Gameplay presentation:
Unity C#
UE5 C++
Details (Unity / C#)
Scanner mechanic
The main point of the scanner mechanic is to display a large amount of points that will be placed on the level geometry. The more points displayed the more accurate the level layout will become.
The scanner mechanic uses VFX Graph to display points as a particle system. The main scanner script sends point data as a custom struct containing information for each point. In this example I am sending the point position, color, size and a int to indicate if the point is using it's own default gradient color or a new static color.
This custom struct data is then added to a list containing all new points to be displayed. When ready that list is then added to a graphics buffer which is sent to the VFX Graph. After that I simply sample the graphics buffer to gain the required data and initialize the new particles.

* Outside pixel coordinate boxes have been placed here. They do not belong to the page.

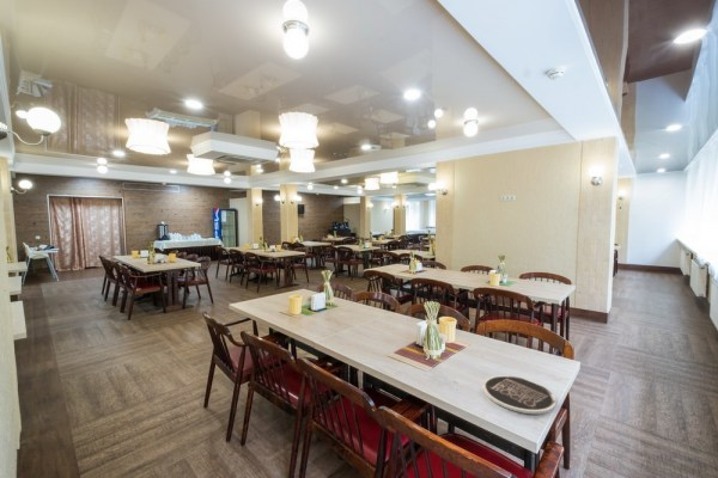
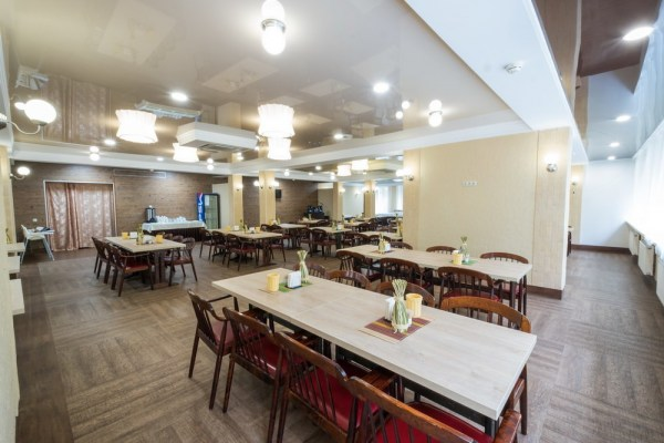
- plate [482,374,558,415]
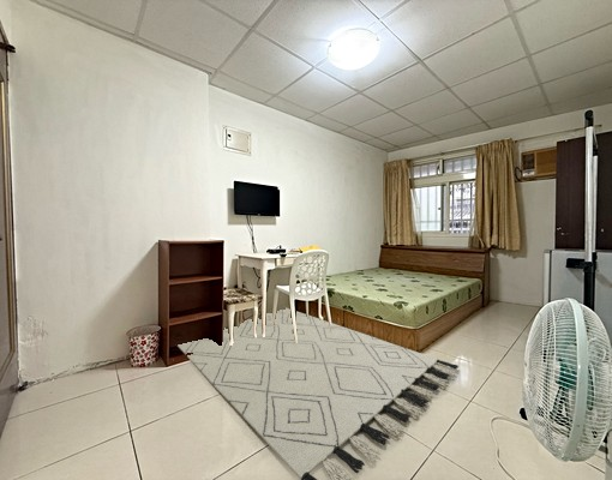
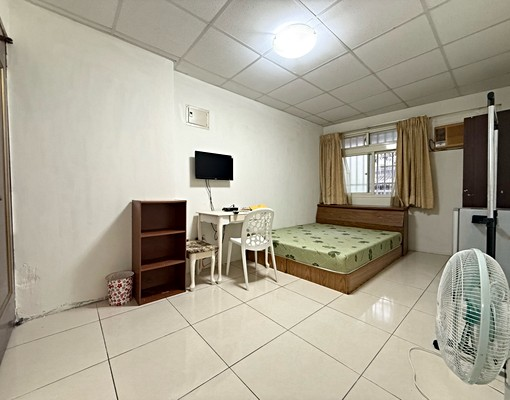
- rug [176,307,460,480]
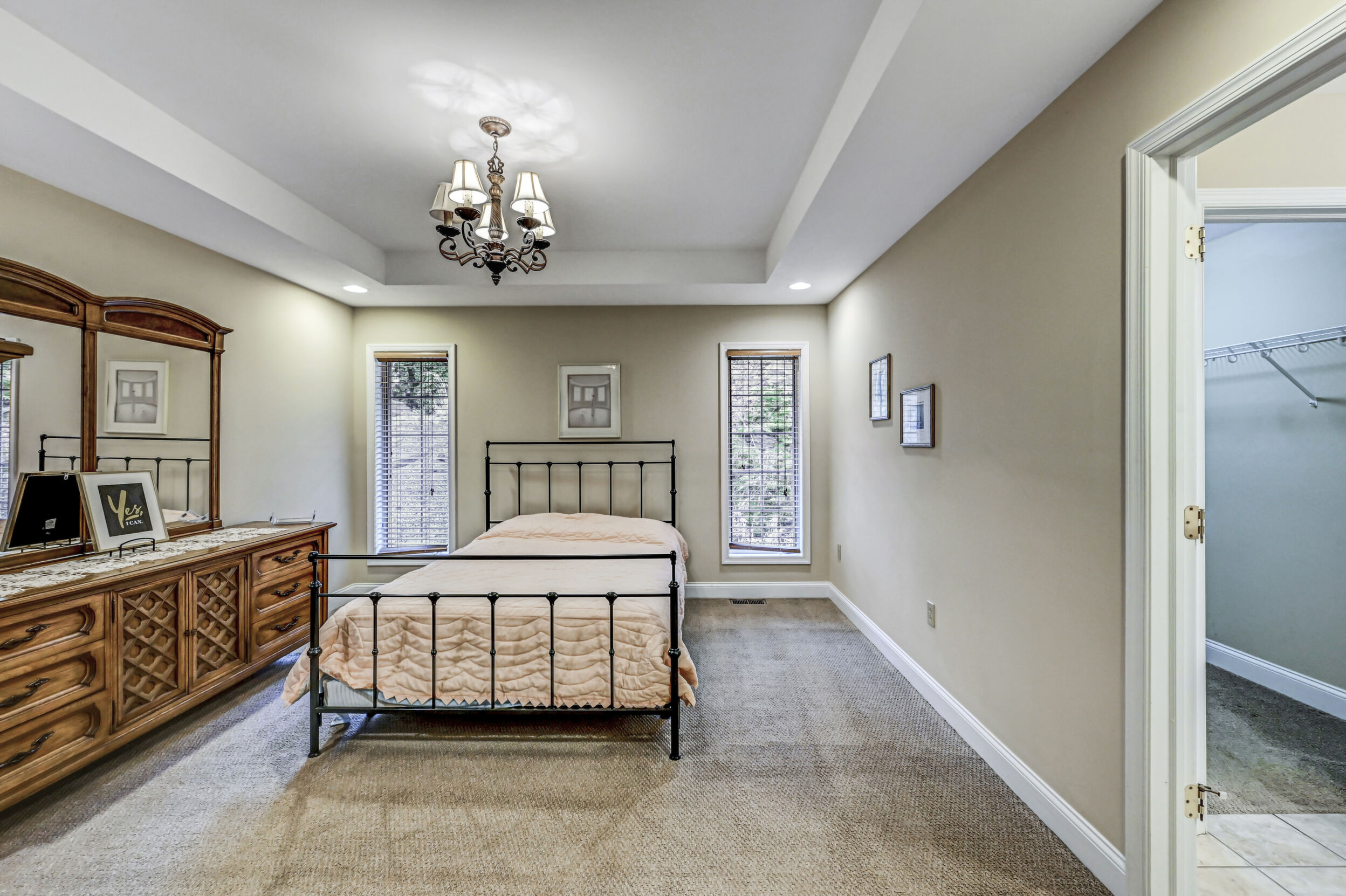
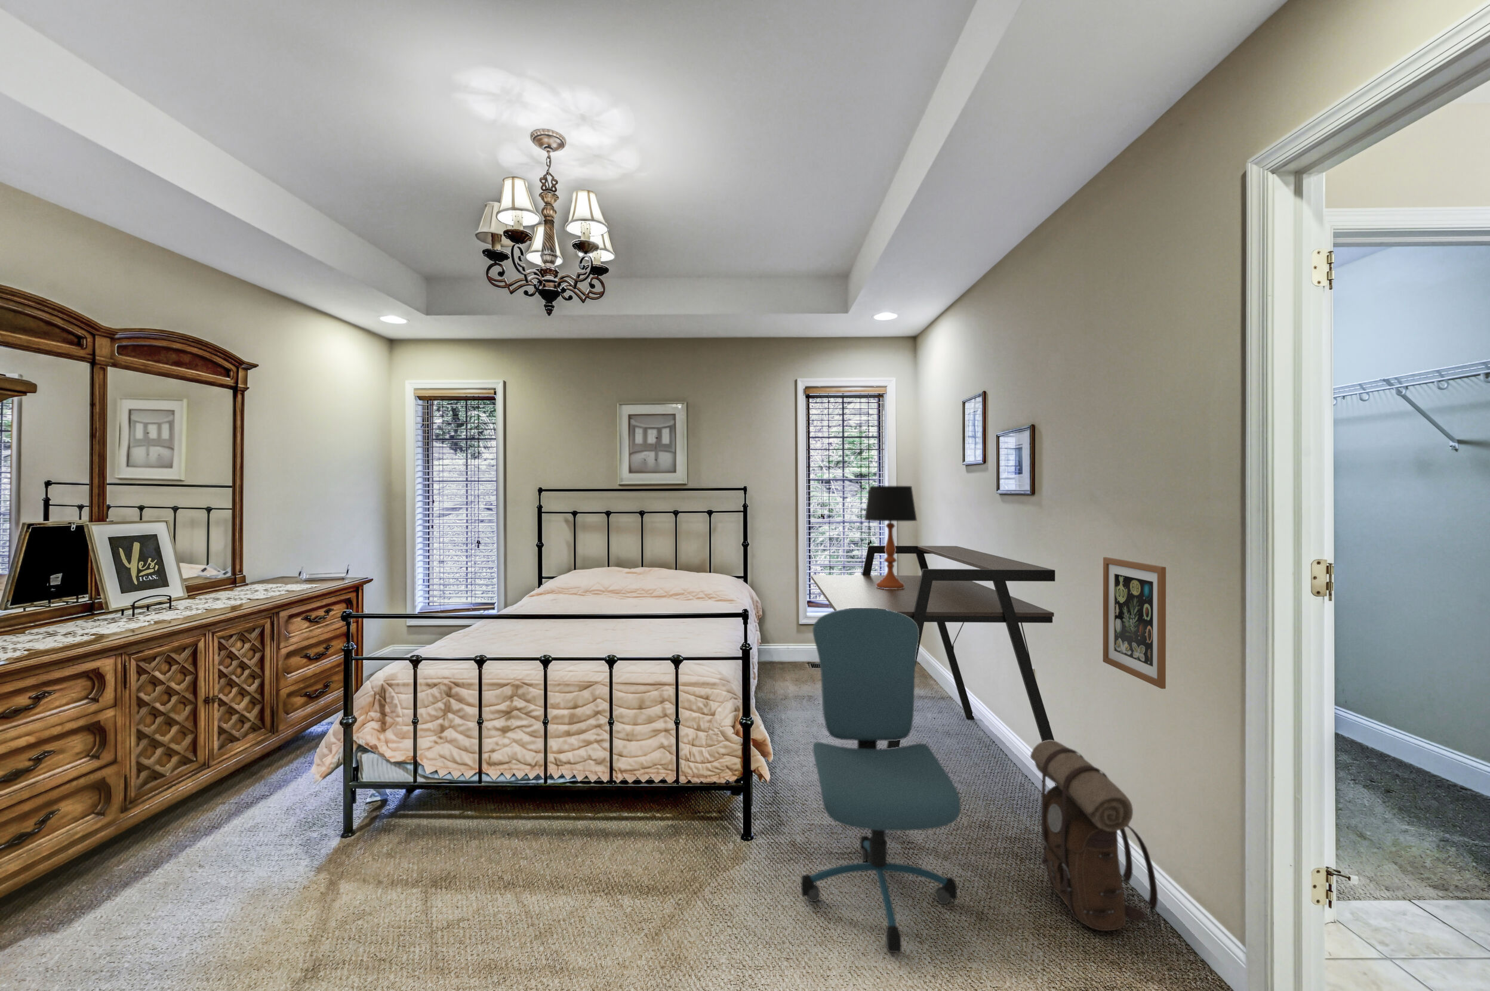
+ wall art [1103,556,1167,689]
+ backpack [1029,740,1161,931]
+ office chair [800,608,961,952]
+ desk [810,545,1056,785]
+ table lamp [863,486,918,590]
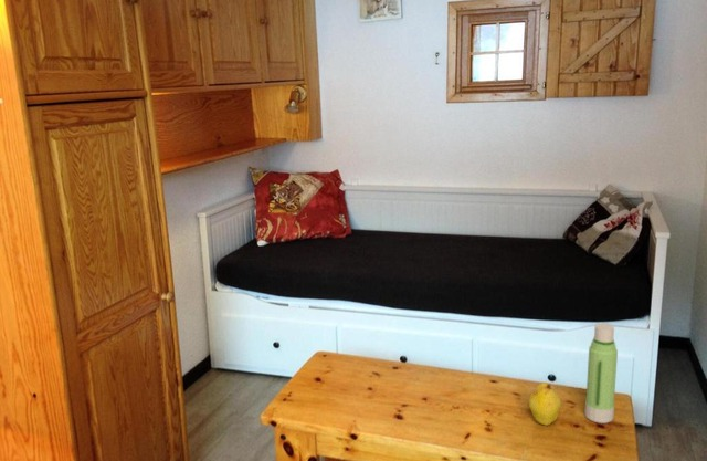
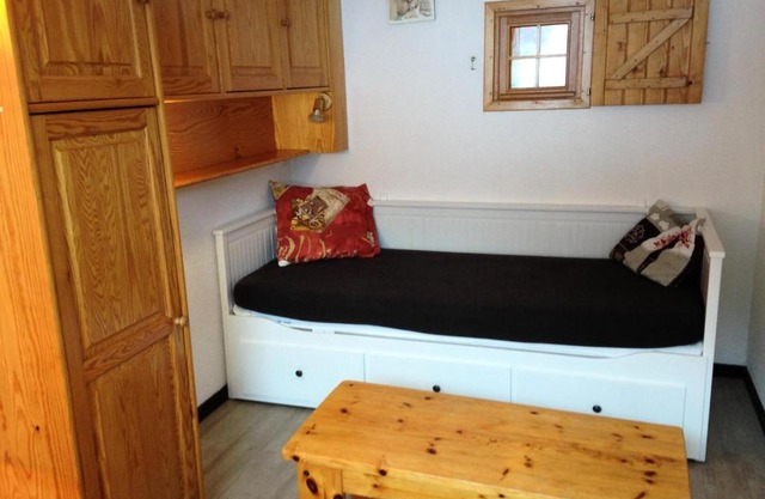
- fruit [527,381,562,427]
- water bottle [583,322,619,425]
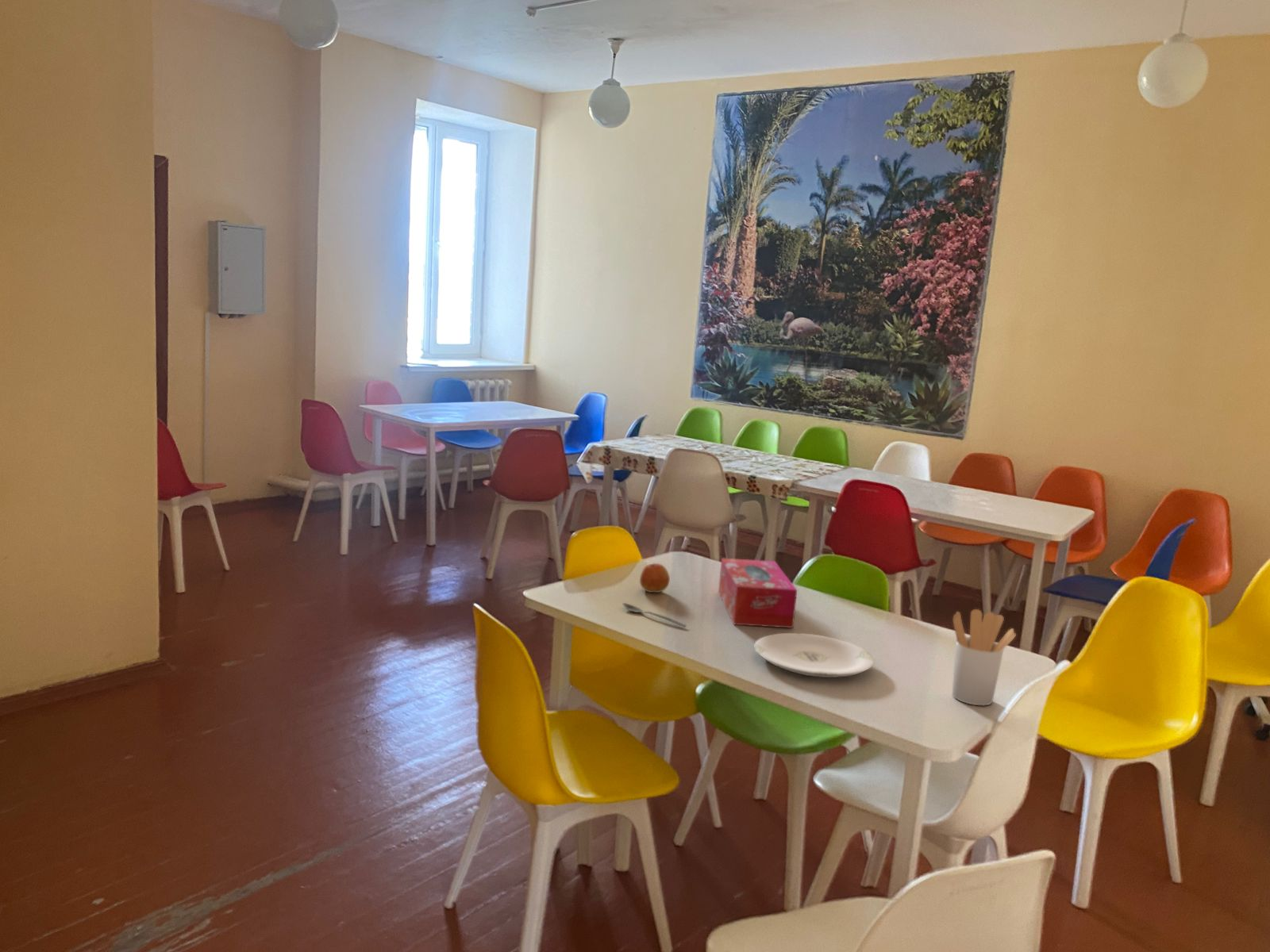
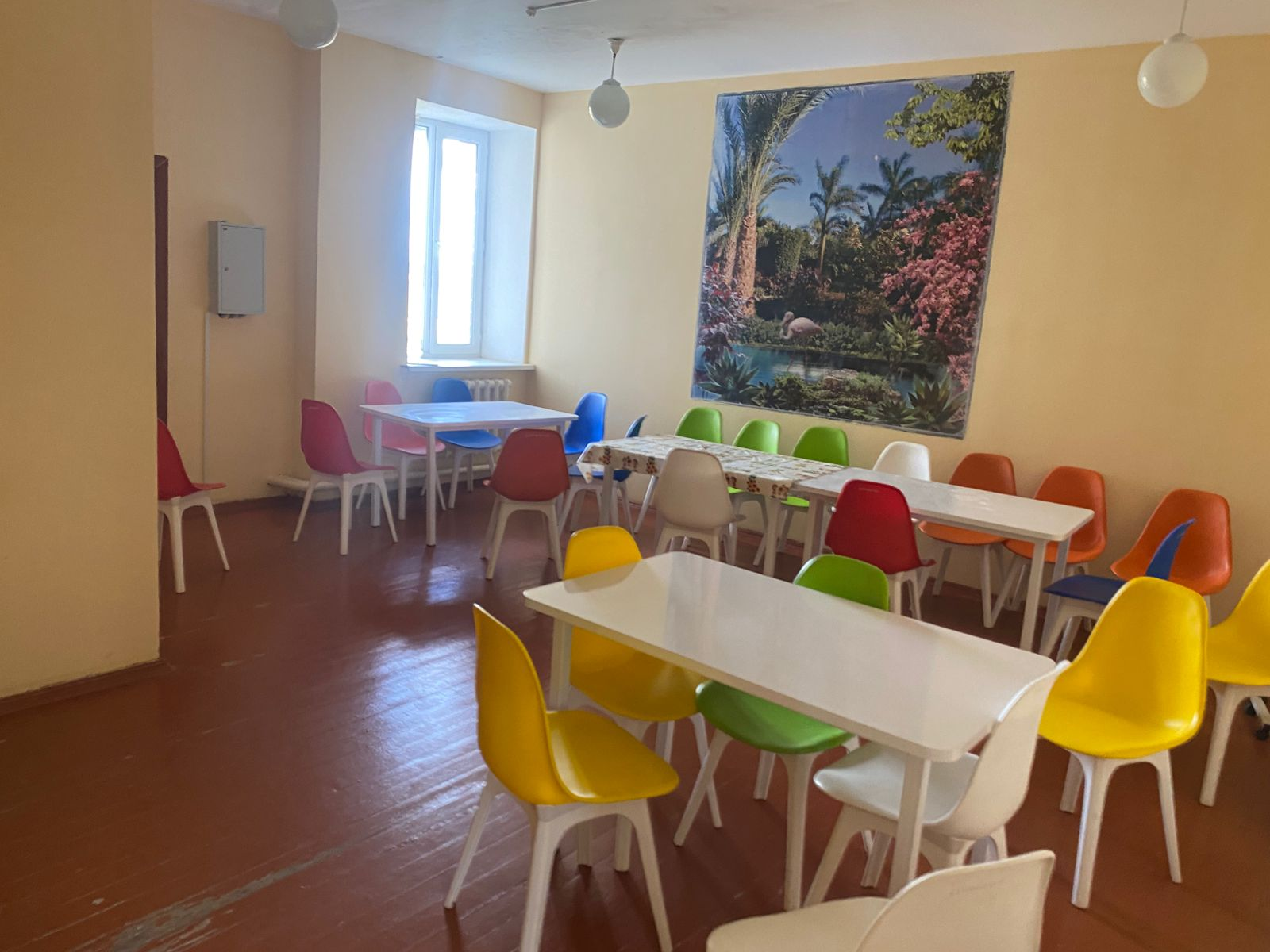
- tissue box [718,558,798,628]
- spoon [622,602,687,628]
- utensil holder [952,608,1017,706]
- apple [639,562,671,593]
- plate [754,632,875,678]
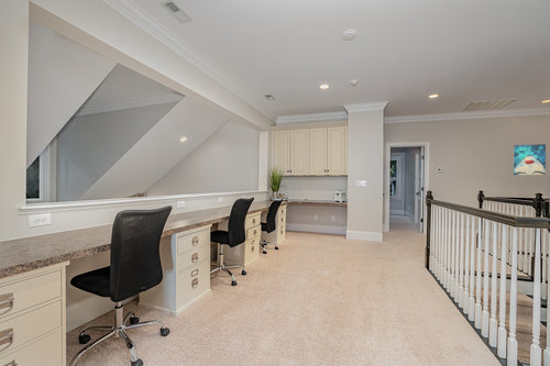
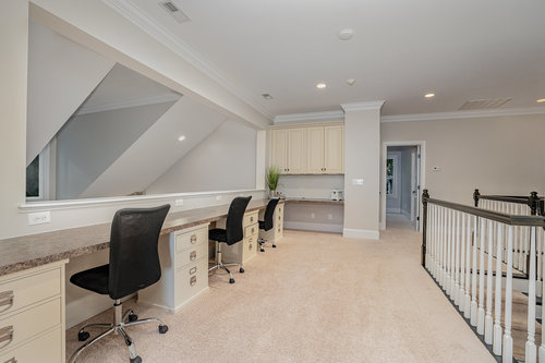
- wall art [513,143,547,176]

This method enables more customisation of single particles.
Details (UE5 / C++)
Scanner mechanic
The main mechanic is very similar to how it was implemented in Unity with a big (and obvious) difference in the Particle System.
In UE5 I created a very simple Niagara System which has two input arrays, one for particle position and one for particle color (Vector/LinearColor). These arrays are then read to apply both position and colour on submission. So all we have to do in code is to create the NiagaraComponent, Activate it and feed the correct ArrayData into the values:
But how do I get the particle data? The normal scan implementation is the same as the Unity one, however the Big Scan differs a bit.
Firstly when the scan begins I update the ScanAngle based on the ScanRate and call ShootBigScanRays method (Figure 1). I create two arrays (one for particle positions, one for particle colours). Next I get the horizontal step per ray as we want to shoot these rays inside provided angle. We then iterate through the amount of rays (Figure 2) we want to shoot horizontally and add a small random deviation (just to look good, as uniform placement looked too uncanny). RotateRayObjectsToAngle (Figure 3) will rotate the reference object based on provided max angle, the vertical angle and degrees the ray should shoot in. It will perform a LineTrace and return the result. Becasue we passed in the HitResult as a reference if we return true we can still access the LineTrace result with the correct information. And Lastly we update the NiagaraSystem with the new point data. Next frame we will increase/decrease the VerticalScanAngle to run the function again.